### EXERCISE INSTRUCTIONS
[1] In the commentary on Obama's economic policies, copy the part that begins with the words "Obama’s tax hikes" and ends with "falling stock market.", substituting "economic stagnation" for "stagflation".
[2] According to the commentary on Obama's economic policies, to what share of GDP will federal outlays rise over the next ten years?

### GIVEN PASSAGE

========

Raising the marginal tax rate on successful earners, capital, dividends, and all the private funds is a function of Obama’s left-wing social vision, and a repudiation of his economic-recovery statements. Ditto for his sweeping government-planning-and-spending program, which will wind up raising federal outlays as a share of GDP to at least 30 percent, if not more, over the next ten years.
This is nearly double the government-spending low-point reached during the late 1990s by the Gingrich Congress and the Clinton administration. While not quite as high as spending levels in Western Europe, we regrettably will be gaining on this statist-planning approach.
Study after study over the past several decades has shown how countries that spend more produce less, while nations that tax less produce more. Obama is doing it wrong on both counts.
And as far as middle-class tax cuts are concerned, Obama’s cap-and-trade program will be a huge tax increase on all blue-collar workers, including unionized workers. Industrial production is plunging, and new carbon taxes will prevent production from ever recovering. While the country wants more fuel and power, cap-and-trade will deliver less.
Obama’s tax hikes will generate fewer revenues and lower economic growth. Yes, the economy will recover. But Obama’s rosy scenario of 4 percent recovery growth in the out years of his budget is not likely to occur. The combination of easy money from the Fed and below-potential economic growth is a prescription for stagflation. That’s one of the messages of the falling stock market.
Essentially, the Obama economic policies represent a major Democratic party relapse into Great Society social spending and taxing. It is a return to the LBJ/Nixon era, and a move away from the Reagan/Clinton period. House Republicans, fortunately, are 90 days sober, as they are putting up a valiant fight to stop the big-government onslaught and move the GOP back to first principles.
Noteworthy up here on Wall Street, a great many Obama supporters — especially hedge-fund types who voted for “change” — are becoming disillusioned with the performances of Obama and Treasury man Geithner. There is a growing sense of buyer’s remorse. Well then, do conservatives dare say: We told you so?
Well, we see how all that worked out. Morons.
Obama is ruling like the fascist despot he is, but the real question is who is going to step up and admit that they were suckered by him? Will Oprah call The One onto the carpet for being a charlatan like that "Million Little Pieces" author she shilled onto the best-sellers chart or will she silently sit in approval as he turns America into Soviet Amerika? (I'm guessing "B".)

========

### SOURCE MATERIAL
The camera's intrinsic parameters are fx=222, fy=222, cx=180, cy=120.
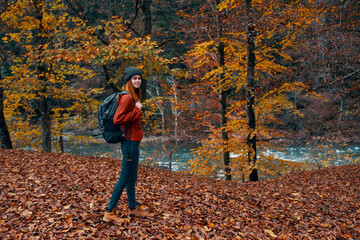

========

### WRITTEN RESPONSES
[1]
Obama’s tax hikes will generate fewer revenues and lower economic growth. Yes, the economy will recover. But Obama’s rosy scenario of 4 percent recovery growth in the out years of his budget is not likely to occur. The combination of easy money from the Fed and below-potential economic growth is a prescription for economic stagnation. That’s one of the messages of the falling stock market.

[2] At least 30 percent, if not more.